戦争体験の労苦を語り継ぐために『平和の礎』選集5 デジタルブックを公開しました。兵士、戦後強制抑留者、海外からの引揚者による手記集『平和の礎』から、若い世代のみなさまに読んでいただきたい6編を選び、読みやすく編集したものです。

公開に当たって、編著の神津良子さんと作画の北野美子さんからメッセージをいただきました。

編著 神津良子さん
 『平和の礎』選集4の公開はちょうど1年前のことになりますが、そのころに比べて世界の情勢はいちだんと悪化しています。市井のわたしたちがなにを言っても無駄なのだという無力感にさいなまれそうですが、それでもなお、よりよい未来のために声をあげつづけていかなければと思います。

 ――命はあらゆる可能性の源です。

 「あとがき」の一文に本書のすべてがこめられています。たったひとつ、一回だけ与えられた命と人生を奪うことはだれにも許されません。先人の歴史に学ぶことこそが希望への道と信じています。
作画 北野美子さん
 以前、百歳の百人の方々にアンケートを行なった、バラエティー番組を見ました。
 その項目の中に「これまで生きてきて1番嬉しかった事はなんですか?」という質問がありました。
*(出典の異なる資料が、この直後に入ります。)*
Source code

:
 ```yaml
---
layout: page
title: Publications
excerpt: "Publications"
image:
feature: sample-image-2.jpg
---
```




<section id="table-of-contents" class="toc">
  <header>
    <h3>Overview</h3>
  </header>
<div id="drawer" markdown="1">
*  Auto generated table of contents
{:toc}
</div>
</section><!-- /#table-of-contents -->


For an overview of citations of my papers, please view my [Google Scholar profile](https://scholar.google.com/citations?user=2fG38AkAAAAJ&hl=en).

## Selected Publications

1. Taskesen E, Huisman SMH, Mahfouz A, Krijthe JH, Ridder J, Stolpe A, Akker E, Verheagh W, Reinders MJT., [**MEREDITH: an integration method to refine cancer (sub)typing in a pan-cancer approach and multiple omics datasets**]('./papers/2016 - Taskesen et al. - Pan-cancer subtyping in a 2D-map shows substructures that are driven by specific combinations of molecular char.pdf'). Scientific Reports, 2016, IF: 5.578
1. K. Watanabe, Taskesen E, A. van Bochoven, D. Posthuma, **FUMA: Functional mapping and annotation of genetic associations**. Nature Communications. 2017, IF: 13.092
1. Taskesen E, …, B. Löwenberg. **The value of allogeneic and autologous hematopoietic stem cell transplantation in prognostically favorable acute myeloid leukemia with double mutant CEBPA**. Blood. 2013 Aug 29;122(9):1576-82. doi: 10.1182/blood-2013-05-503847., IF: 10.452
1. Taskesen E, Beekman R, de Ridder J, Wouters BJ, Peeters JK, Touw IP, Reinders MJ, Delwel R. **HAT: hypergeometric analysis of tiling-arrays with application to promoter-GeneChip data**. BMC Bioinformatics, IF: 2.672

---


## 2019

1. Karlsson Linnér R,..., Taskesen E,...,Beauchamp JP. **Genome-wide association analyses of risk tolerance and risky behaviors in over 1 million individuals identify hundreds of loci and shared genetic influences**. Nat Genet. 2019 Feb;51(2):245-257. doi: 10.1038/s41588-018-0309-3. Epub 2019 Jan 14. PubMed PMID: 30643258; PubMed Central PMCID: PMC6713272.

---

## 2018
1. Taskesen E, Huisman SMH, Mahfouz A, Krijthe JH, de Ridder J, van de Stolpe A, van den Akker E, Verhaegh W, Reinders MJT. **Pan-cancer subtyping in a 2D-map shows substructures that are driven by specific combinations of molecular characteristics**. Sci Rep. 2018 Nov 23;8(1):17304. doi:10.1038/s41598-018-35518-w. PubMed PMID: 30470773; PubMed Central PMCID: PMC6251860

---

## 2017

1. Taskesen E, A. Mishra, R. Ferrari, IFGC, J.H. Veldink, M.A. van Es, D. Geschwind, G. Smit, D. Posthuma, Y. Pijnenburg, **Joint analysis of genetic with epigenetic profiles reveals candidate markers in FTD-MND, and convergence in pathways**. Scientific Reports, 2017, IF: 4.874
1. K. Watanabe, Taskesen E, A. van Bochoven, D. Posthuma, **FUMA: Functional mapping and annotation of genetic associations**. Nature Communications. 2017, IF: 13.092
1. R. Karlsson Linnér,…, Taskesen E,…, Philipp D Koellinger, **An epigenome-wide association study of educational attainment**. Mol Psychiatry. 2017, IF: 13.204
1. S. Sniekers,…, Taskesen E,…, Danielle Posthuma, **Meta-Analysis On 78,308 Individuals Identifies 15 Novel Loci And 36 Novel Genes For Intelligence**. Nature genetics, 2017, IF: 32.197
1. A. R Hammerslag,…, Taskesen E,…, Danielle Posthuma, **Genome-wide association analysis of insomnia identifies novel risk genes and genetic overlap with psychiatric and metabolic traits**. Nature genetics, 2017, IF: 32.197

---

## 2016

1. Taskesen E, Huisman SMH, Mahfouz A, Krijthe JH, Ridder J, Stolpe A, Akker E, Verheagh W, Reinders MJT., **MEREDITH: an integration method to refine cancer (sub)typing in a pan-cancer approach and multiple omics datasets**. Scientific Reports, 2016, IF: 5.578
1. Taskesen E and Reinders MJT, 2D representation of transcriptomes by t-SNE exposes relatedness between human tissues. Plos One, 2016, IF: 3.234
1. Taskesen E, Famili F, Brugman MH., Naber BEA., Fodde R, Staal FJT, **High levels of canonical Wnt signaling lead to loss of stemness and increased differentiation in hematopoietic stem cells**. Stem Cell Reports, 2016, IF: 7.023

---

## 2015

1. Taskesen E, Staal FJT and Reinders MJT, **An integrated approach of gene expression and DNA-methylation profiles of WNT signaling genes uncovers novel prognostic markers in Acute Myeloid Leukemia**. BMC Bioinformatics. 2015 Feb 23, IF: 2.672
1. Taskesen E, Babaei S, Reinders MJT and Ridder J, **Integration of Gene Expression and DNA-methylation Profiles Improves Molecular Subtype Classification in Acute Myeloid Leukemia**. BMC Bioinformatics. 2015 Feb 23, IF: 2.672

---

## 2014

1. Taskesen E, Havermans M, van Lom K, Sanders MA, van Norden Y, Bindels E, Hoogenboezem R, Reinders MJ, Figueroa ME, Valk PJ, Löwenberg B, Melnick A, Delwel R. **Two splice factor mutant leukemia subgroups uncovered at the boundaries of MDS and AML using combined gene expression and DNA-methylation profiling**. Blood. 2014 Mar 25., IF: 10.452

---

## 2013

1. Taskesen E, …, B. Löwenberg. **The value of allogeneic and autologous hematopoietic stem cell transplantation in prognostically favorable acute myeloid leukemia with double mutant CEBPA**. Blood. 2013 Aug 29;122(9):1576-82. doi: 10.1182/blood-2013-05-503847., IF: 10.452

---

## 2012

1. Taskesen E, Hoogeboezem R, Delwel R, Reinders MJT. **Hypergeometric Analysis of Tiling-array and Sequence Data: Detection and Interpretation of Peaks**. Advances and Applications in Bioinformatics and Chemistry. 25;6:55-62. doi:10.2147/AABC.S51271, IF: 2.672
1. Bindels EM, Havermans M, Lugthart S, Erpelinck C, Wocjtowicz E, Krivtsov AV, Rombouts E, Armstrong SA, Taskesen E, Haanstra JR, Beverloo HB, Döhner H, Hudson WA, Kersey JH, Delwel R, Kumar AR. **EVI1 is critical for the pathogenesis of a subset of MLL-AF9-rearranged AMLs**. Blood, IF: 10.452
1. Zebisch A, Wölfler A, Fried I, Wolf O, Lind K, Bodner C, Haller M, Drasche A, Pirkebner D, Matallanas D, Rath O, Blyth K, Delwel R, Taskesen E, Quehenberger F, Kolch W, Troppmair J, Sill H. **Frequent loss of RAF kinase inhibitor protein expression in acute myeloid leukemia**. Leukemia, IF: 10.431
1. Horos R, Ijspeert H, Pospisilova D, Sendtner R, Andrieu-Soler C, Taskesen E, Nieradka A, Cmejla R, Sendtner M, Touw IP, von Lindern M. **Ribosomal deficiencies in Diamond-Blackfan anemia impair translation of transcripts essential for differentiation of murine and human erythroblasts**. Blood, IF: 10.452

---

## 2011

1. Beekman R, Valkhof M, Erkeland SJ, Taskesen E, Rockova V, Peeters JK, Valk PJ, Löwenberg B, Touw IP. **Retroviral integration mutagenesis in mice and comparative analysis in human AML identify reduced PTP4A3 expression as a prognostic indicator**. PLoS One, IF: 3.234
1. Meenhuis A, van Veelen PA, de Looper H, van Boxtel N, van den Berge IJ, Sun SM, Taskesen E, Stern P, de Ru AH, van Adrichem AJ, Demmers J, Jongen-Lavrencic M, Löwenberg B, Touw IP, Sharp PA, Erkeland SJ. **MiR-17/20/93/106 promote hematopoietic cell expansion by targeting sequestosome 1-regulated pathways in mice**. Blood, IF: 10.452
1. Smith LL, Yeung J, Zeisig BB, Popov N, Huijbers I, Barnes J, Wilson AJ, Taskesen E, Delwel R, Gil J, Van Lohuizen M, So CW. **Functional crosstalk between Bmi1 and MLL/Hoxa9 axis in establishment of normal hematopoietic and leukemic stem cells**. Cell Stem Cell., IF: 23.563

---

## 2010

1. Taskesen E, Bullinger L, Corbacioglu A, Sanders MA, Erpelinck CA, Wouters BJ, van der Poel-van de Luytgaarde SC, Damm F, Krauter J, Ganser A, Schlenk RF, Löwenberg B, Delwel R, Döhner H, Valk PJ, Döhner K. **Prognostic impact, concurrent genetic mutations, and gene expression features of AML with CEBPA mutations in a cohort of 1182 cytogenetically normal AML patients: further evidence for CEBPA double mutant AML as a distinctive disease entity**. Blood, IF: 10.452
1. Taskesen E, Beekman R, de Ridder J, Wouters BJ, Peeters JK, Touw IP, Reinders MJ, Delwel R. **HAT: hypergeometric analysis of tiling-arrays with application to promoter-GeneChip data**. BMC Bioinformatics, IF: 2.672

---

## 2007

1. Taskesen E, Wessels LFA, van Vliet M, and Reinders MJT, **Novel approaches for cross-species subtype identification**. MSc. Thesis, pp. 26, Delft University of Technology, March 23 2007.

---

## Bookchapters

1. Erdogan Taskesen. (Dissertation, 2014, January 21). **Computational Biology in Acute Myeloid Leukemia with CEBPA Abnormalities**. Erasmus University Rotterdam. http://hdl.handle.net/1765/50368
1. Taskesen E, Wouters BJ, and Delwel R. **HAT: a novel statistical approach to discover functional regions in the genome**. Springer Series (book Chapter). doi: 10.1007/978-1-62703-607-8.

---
3位「仕事の事」2位「家族の事」そして1番多かった答えは・・・「戦争が終わった事」だったのです。
 「平和が当たり前」の時代に育った私。想像もしない1位に胸を突かれました。どうかこの体験談が先人の願いや、今も世界中にいる「平和を待ちわびる人々」に思いを寄せる、きっかけになりますように。